§ **INFORMATION PROVIDED**:
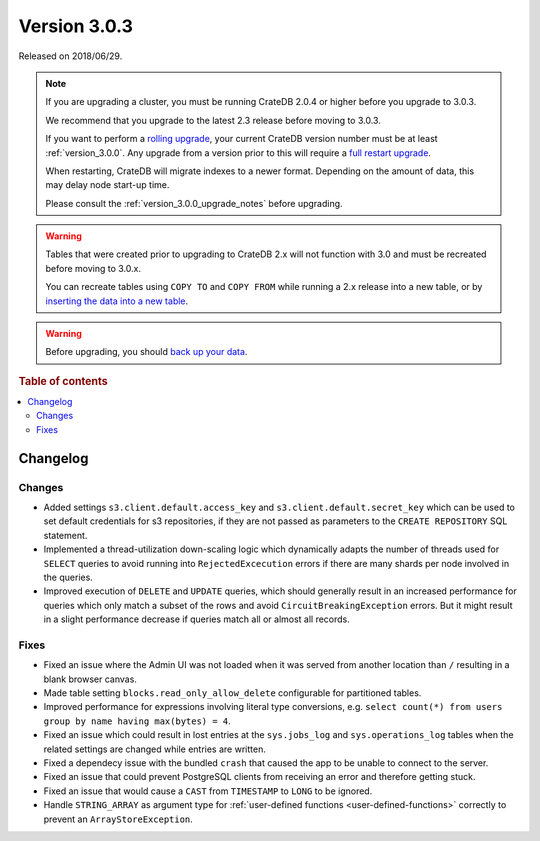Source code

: .. _version_3.0.3:

=============
Version 3.0.3
=============

Released on 2018/06/29.

.. NOTE::

   If you are upgrading a cluster, you must be running CrateDB 2.0.4 or higher
   before you upgrade to 3.0.3.

   We recommend that you upgrade to the latest 2.3 release before moving to
   3.0.3.

   If you want to perform a `rolling upgrade`_, your current CrateDB version
   number must be at least :ref:`version_3.0.0`. Any upgrade from a version
   prior to this will require a `full restart upgrade`_.

   When restarting, CrateDB will migrate indexes to a newer format. Depending
   on the amount of data, this may delay node start-up time.

   Please consult the :ref:`version_3.0.0_upgrade_notes` before upgrading.

.. WARNING::

    Tables that were created prior to upgrading to CrateDB 2.x will not
    function with 3.0 and must be recreated before moving to 3.0.x.

    You can recreate tables using ``COPY TO`` and ``COPY FROM`` while running a
    2.x release into a new table, or by `inserting the data into a new table`_.

.. WARNING::

   Before upgrading, you should `back up your data`_.

.. _rolling upgrade: https://crate.io/docs/crate/howtos/en/latest/admin/rolling-upgrade.html
.. _full restart upgrade: https://crate.io/docs/crate/howtos/en/latest/admin/full-restart-upgrade.html
.. _back up your data: https://crate.io/docs/crate/reference/en/latest/admin/snapshots.html
.. _inserting the data into a new table: https://crate.io/docs/crate/reference/en/latest/admin/system-information.html#tables-need-to-be-recreated

.. rubric:: Table of contents

.. contents::
   :local:


Changelog
=========


Changes
-------

- Added settings ``s3.client.default.access_key`` and
  ``s3.client.default.secret_key`` which can be used to set default credentials
  for s3 repositories, if they are not passed as parameters to the ``CREATE
  REPOSITORY`` SQL statement.

- Implemented a thread-utilization down-scaling logic which dynamically adapts
  the number of threads used for ``SELECT`` queries to avoid running into
  ``RejectedExcecution`` errors if there are many shards per node involved in
  the queries.

- Improved execution of ``DELETE`` and ``UPDATE`` queries, which should
  generally result in an increased performance for queries which only match a
  subset of the rows and avoid ``CircuitBreakingException`` errors. But it
  might result in a slight performance decrease if queries match all or almost
  all records.


Fixes
-----

- Fixed an issue where the Admin UI was not loaded when it was served from
  another location than ``/`` resulting in a blank browser canvas.

- Made table setting ``blocks.read_only_allow_delete`` configurable for
  partitioned tables.

- Improved performance for expressions involving literal type conversions,
  e.g. ``select count(*) from users group by name having max(bytes) = 4``.

- Fixed an issue which could result in lost entries at the ``sys.jobs_log`` and
  ``sys.operations_log`` tables when the related settings are changed while
  entries are written.

- Fixed a dependecy issue with the bundled ``crash`` that caused the app to be
  unable to connect to the server.

- Fixed an issue that could prevent PostgreSQL clients from receiving an error
  and therefore getting stuck.

- Fixed an issue that would cause a ``CAST`` from ``TIMESTAMP`` to ``LONG`` to
  be ignored.

- Handle ``STRING_ARRAY`` as argument type for :ref:`user-defined functions
  <user-defined-functions>` correctly to prevent an ``ArrayStoreException``.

§ **WORK TO BE COMPLETED**:
From the entries, copy every line in which the word "this" occurs.

§ **EXERCISE RESULT**:
   prior to this will require a `full restart upgrade`_.
   on the amount of data, this may delay node start-up time.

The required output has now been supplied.